Others offering emergency savings programs include Fidelity Investments and fintech startup Secure Inc.
Social Finance Inc. launched an emergency savings program this summer in a workplace benefits program that is used by 900 employers. Employers generally pay the fees on the accounts and contribute an average of $50 per month through matching or incentive programs.
Giant payroll processor Automatic Data Processing Inc. is testing an emergency savings tool for clients using a paycard, according to a recent press release from BlackRock Inc., which is developing emergency savings programs with nonprofits, academics and companies.
Regulators have been eyeing ways to remove barriers that make it difficult for employers to automatically enroll workers into emergency savings accounts, something the 2006 Pension Protection Act did in 401(k) accounts. Due to the widespread adoption of automatic enrollment in workplace retirement accounts, employee participation has risen dramatically in recent years.
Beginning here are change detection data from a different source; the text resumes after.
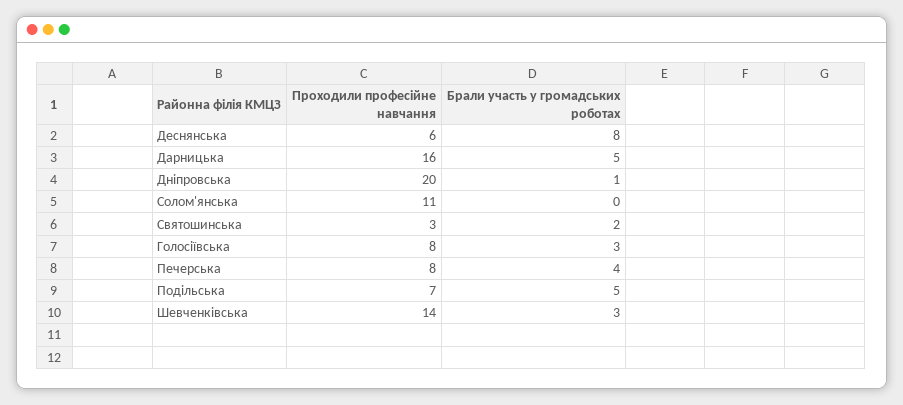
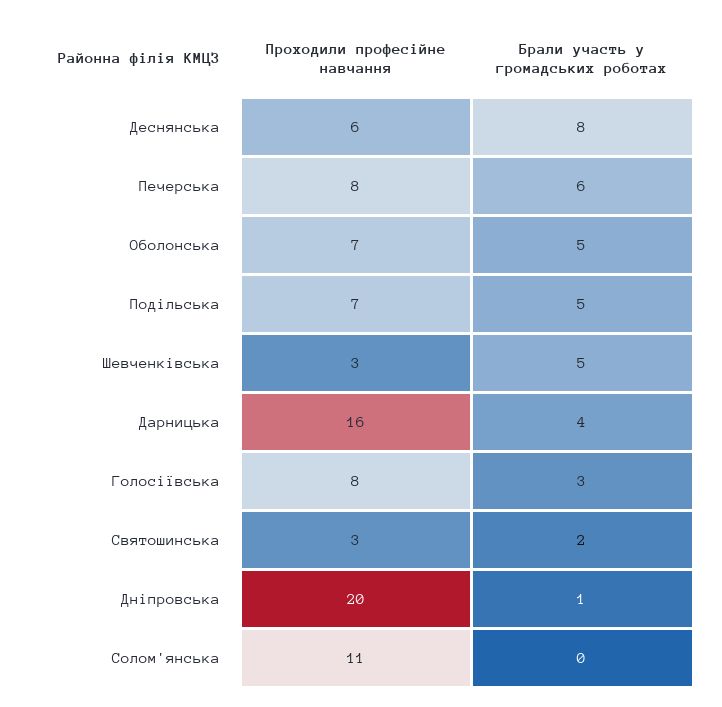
Брали участь у громадських роботах, Дарницька: 5 -> 4
Брали участь у громадських роботах, Печерська: 4 -> 6
Проходили професійне навчання, Шевченкiвська: 14 -> 3
Брали участь у громадських роботах, Шевченкiвська: 3 -> 5
Проходили професійне навчання, Оболонська: none -> 7
Брали участь у громадських роботах, Оболонська: none -> 5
This month, Sen. Cory Booker (D., N.J.) introduced a bill to make it easier for employers to auto-enroll workers in emergency-savings accounts. (Workers would be able to opt out.) A bill sponsored by Sens. James Lankford (R., Okla.) and Michael Bennet (D., Co.) would allow workers one penalty-free annual withdrawal of up to $1,000 from a retirement account for emergency expenses. Employees would have to repay the money before taking another distribution.
The Consumer Financial Protection Bureau recently issued guidance employers can use to protect themselves against some liability when automatically enrolling workers in emergency savings accounts outside the 401(k).
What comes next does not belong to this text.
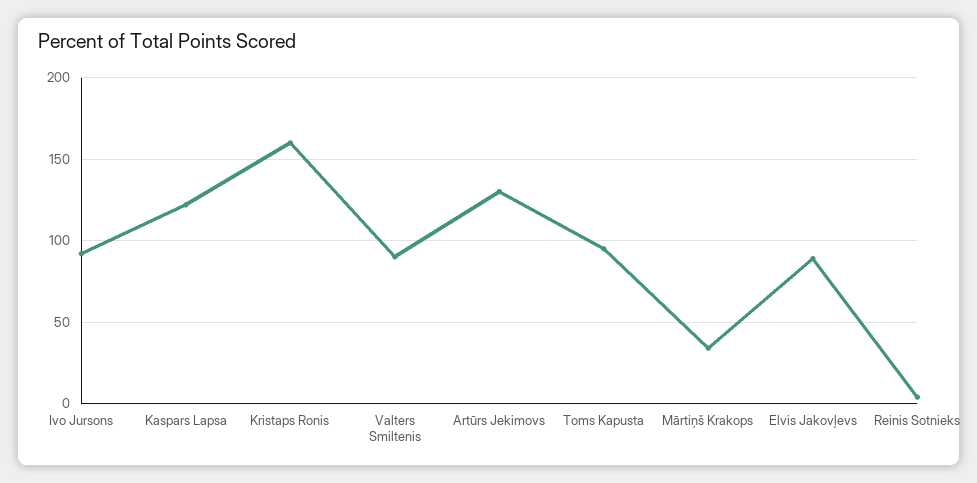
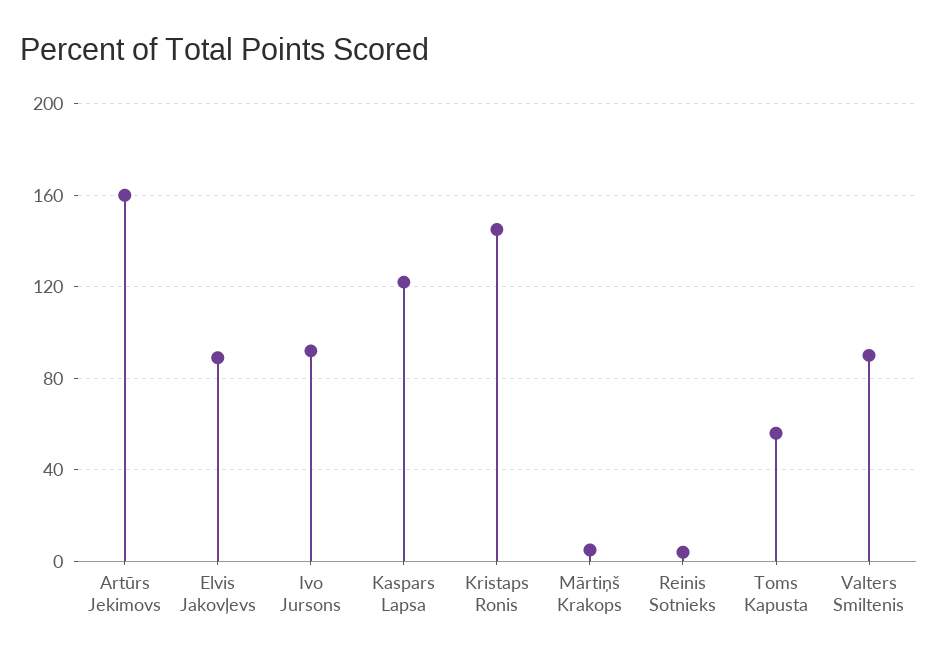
Kristaps Ronis: 160 -> 145
Artūrs Jekimovs: 130 -> 160
Toms Kapusta: 95 -> 55
Mārtiņš Krakops: 35 -> 5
Employers are responding to data that indicate workers are financially stressed.
The Federal Reserve in 2019 reported that 37% of adults lack the funds to cover a $400 emergency. Nearly a quarter of the 11,000 respondents to a November 2020 Federal Reserve survey said they were worse off financially than a year before. Those who were laid off and people with less education were more likely to have fallen behind.
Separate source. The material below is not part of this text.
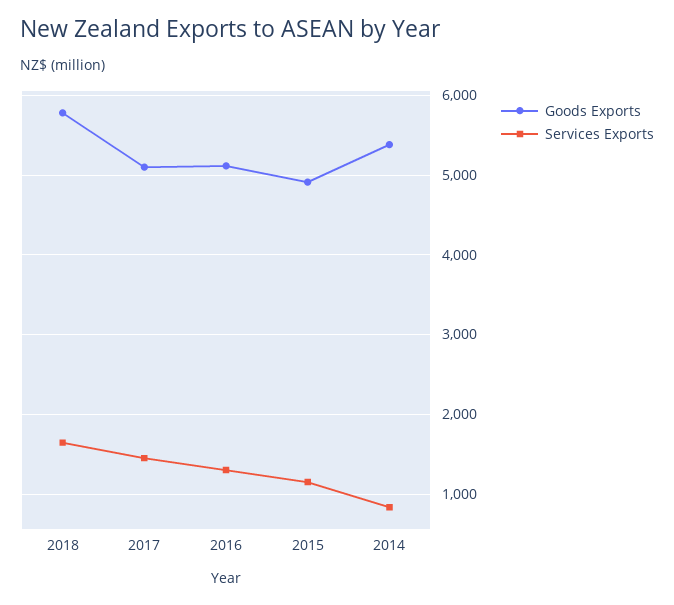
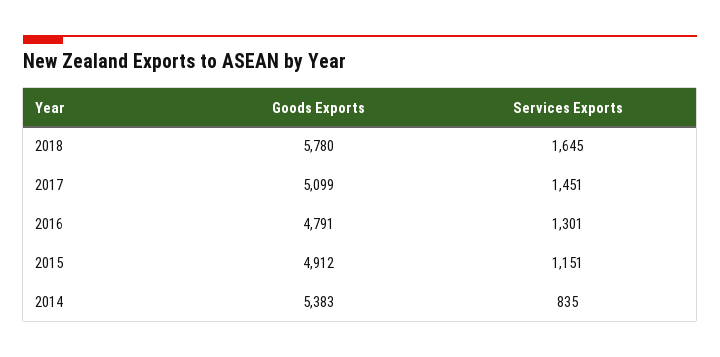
Goods Exports, 2016: 5100 -> 4791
Record-keepers to 401(k) plans report that about 6% to 8% of account owners raided their retirement savings in 2020, up from 2% in a typical year.
Employers say workers who are stressed about money are often less productive. Among the 464 employers Willis Towers Watson surveyed, 34% said financial stress is creating workforce challenges such as absenteeism, up from 26% in 2017.
Becky Dillon, 31 years old, said an emergency savings account she began funding in 2019 through a program sponsored by her employer, Alorica Inc., helped her family weather the recession. Ms. Dillon, who works for a call center in Bluefield, W.Va., said she initially hesitated to sign up. “I was like, ‘I don’t need that. I can save money on my own,’ until I remembered that I wasn’t saving.”
Ms. Dillon received a $20 deposit from her employer-sponsored program when she linked her bank account to the SaverLife platform.
She said she also received $240 in matching funds for saving about $600 over six months. The savings, which came in part from eliminating fast food and grew to about $1,000 before the pandemic, enabled her family to make ends meet when her husband, a mechanic, had his hours reduced.
Letisha Lamb, a senior human resources generalist at Alorica, said “a large majority” of the Bluefield workforce, which typically numbers up to 300, have participated in the savings program, which is available through a partnership with the call center’s client, Intuit Inc. She said 75% of participants have saved $500 or more.
Recently, Ms. Dillon amassed enough in her emergency account to purchase a computer.
“Even saving a little bit can soften the blow of unexpected expenses,” she said. “If I hadn’t been able to buy the computer, that would have put me into credit card debt and could have caused a big spiral downward.”